MSR Symposium on Computational Photography: “Computational Photography and Bilateral Image Decomposition” and “Using Data to “Brute Force” Hard Problems in Computational Photography”


July 18, 2007


Fredo Durand and Alexei (Alyosha) Efros


Massachusetts Institute of Technology, Carnegie Mellon University


Computational Photography and Bilateral Image Decomposition; Frédo Durand – Massachusetts Institute of Technology: This talk describes new imaging architectures as well as software techniques that leverage computation to facilitate the extraction of information and enhance images. In particular, I will describe the use of a bilateral decomposition of images into a large-scale and a detail component using an edge-preserving approach. I will describe a variety of techniques that build on such decomposition for tone mapping, relighting, style transfer and flash photography. Finally, I will describe a new data structure, the bilateral grid, which naturally enables edge-preserving image manipulations by lifting images into a higher-dimensional space. Using Data to “Brute Force” Hard Problems in Computational Photography; Alexei (Alyosha) Efros – Carnegie Mellon University: Any automatic image manipulation task which requires reasoning about the content of a photograph is inherently ambiguous and ill-posed. This is because a single image does not carry enough information in itself to disambiguate the world that it’s depicting. Of course, humans have no problems understanding photographs because of all the prior visual experience they can bring to bare on the task. How can we help computers do the same? Our solution is to “brute force” the problem by using massive amounts of visual data, akin to how a search engine or automatic language translator uses textual data.

In this talk, I will briefly discuss our progress on a set of challenging problems including: filling holes in images, finding and segmenting objects, recovering 3D scene geometry from an image, and inserting objects into new scenes. In each case, access to a large image database proved crucial to tackling the problem. While some examples require labeled data, others just require a very large set of images, such as our recently collected dataset of 2.3 million Flick photographs. Pretty pictures will be shown.


Fredo Durand and Alexei (Alyosha) Efros

Frédo Durand is an associate professor in Electrical Engineering and Computer Science at the Massachusetts Institute of Technology, and a member of the Computer Science and Artificial Intelligence Laboratory (CSAIL). He received his PhD from Grenoble University, France, in 1999, supervised by Claude Puech and George Drettakis.

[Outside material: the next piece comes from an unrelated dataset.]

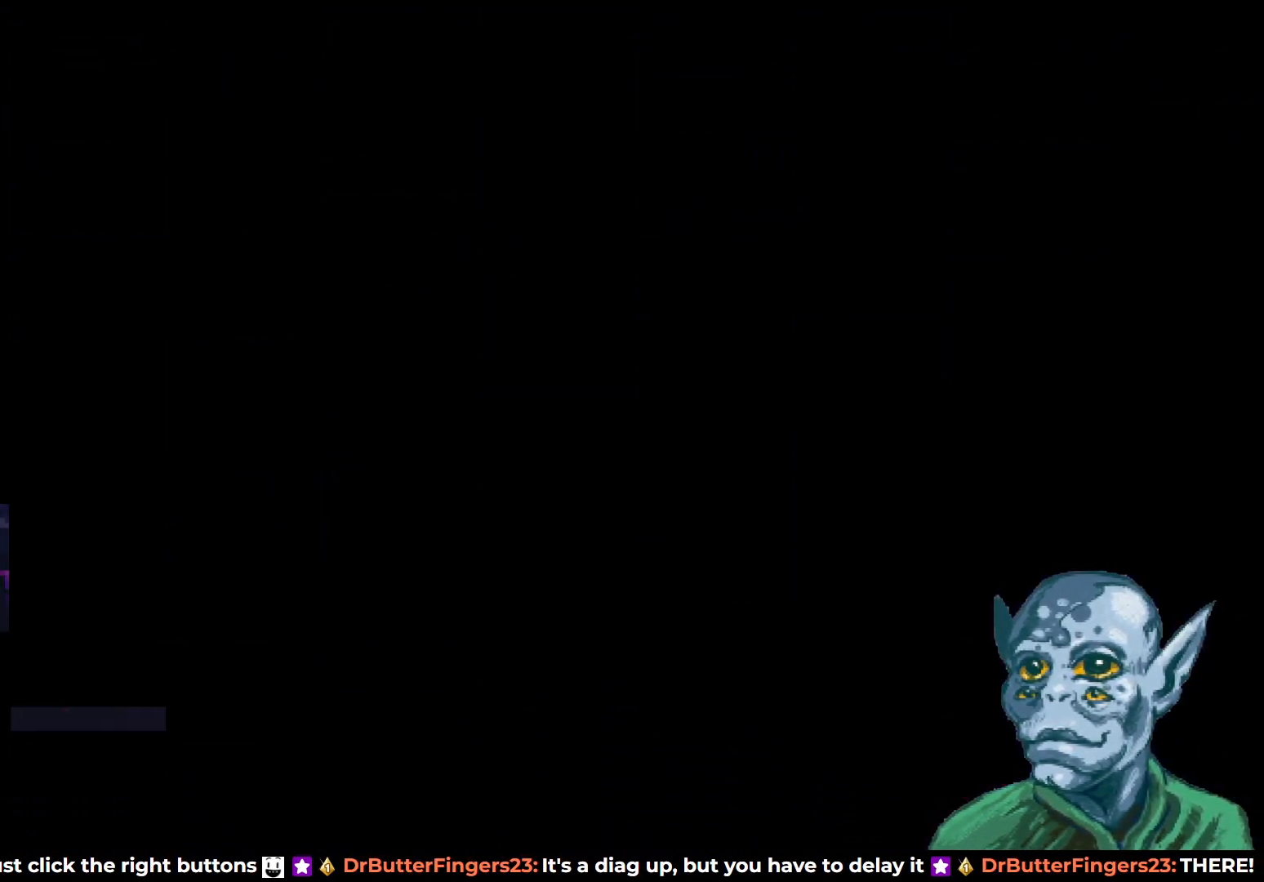
{"buttons": [], "left_stick": "center", "right_stick": "center", "events": []}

From 1999 till 2002, he was a post-doc in the MIT Computer Graphics Group with Julie Dorsey.He works both on synthetic image generation and computational photography, where new algorithms afford powerful image enhancement and the design of imaging system that can record richer information about a scene. His research interests span most aspects of picture generation and creation, with emphasis on mathematical analysis, signal processing, and inspiration from perceptual sciences. He co-organized the first Symposium on Computational Photography and Video in 2005 and was on the advisory board of the Image and Meaning 2 conference. He received an inaugural Eurographics Young Researcher Award in 2004, an NSF CAREER award in 2005, an inaugural Microsoft Research New Faculty Fellowship in 2005, and a Sloan fellowship in 2006.

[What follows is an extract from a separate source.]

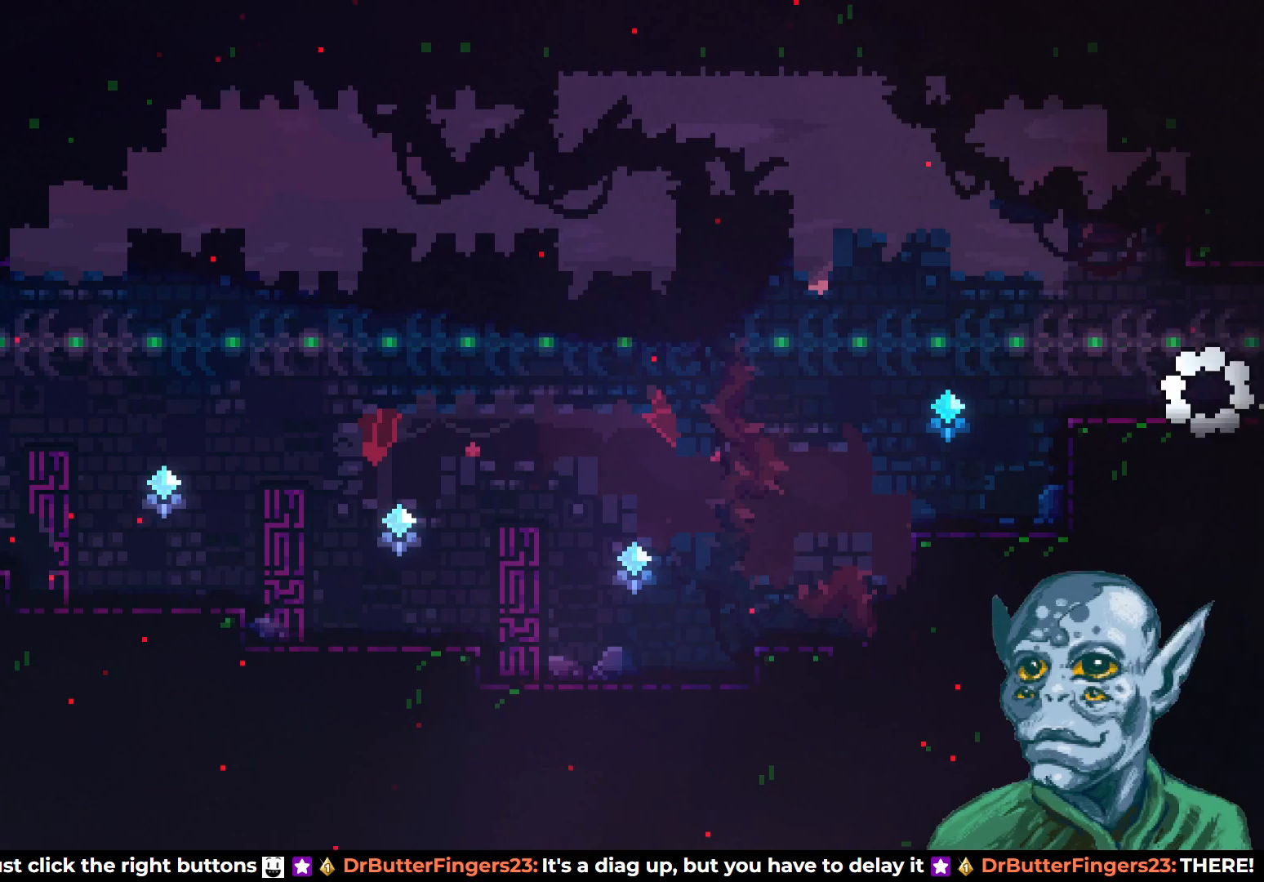
{"buttons": ["DPAD_DOWN", "DPAD_LEFT"], "left_stick": "center", "right_stick": "center", "events": [[217, "DPAD_LEFT", "down"], [233, "CROSS", "down"], [300, "CROSS", "up"], [483, "DPAD_DOWN", "down"]]}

Alexei (Alyosha) Efros is an assistant professor at the Robotics Institute and the Computer Science Department at Carnegie Mellon University. His research is in the area of computer vision and computer graphics, especially at the intersection of the two. He is particularly interested in using data-driven techniques to tackle problems which are very hard to model parametrically but where large quantities of data are readily available. Before coming to CMU, Alyosha received his PhD from UC Berkeley and spent a year as a fine fellow at Oxford, England.